Her views were echoed by Singapore Polytechnic marketing retail lecturer Amos Tan, who said that consumer preferences have changed.
“Consumers today don't just buy things. They want an experience, they consistently want to be engaged, they want surprises, and it has to be in the form of a holistic experience,” he said.
“The mall itself has to be very proactive, they have to think of different ways and concurrently hold events at shopping centres that are relevant to the lifestyle of their target audience.”
Amid the gloomy economic outlook and strong competition from e-commerce, however, retail experts pointed out that the non-cookie-cutter route – designing a tailored tenant mix for a specific consumer group – could still be relevant in Singapore’s retail scene.

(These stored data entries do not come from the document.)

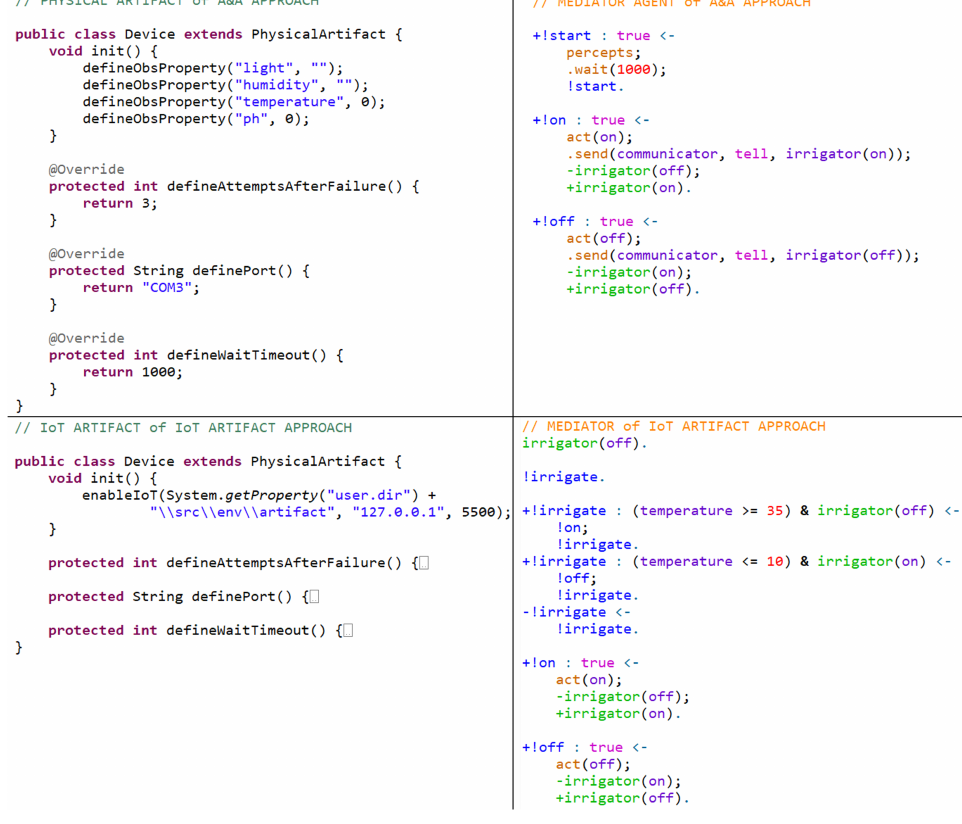
Figure 7. The A&A and IoT Artifact Approach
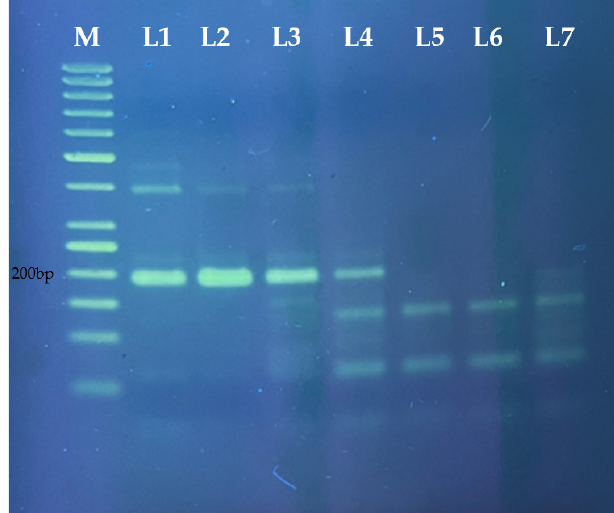
Figure 3. Electrophoresis profiles of RPA products amplified with porcine-specific RPA assay from the corresponding different amounts of DNA (M—50 bp DNA ladder, L1:10, L2:1, L3:0.1, L4:0.01, L5:0.001, and L6:0.0001) ng/µL with no template control (L7).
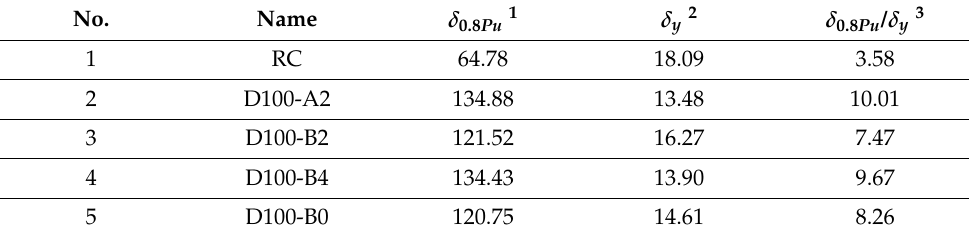
Table 7. Analysis of the ductility capacity for each specimen.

“There is a need to go out to socialise and hang out. But where do you go? You will go to places where like-minded people hang out. So if a place understands my lifestyle, then I don't even have to think of where to go; naturally I know where to go,” said Assoc Prof Wee.
But ultimately, Mr Chong said the responsibility is on tenants to keep adapting to changing consumer needs in order to stay in the game.
“The retail scene is more competitive than before as customers have more choices. Given some strong competitors in the market, we need to step up on our services, be more creative and reach out to the customers. The onus is on the brand owners to market their own business,” he said.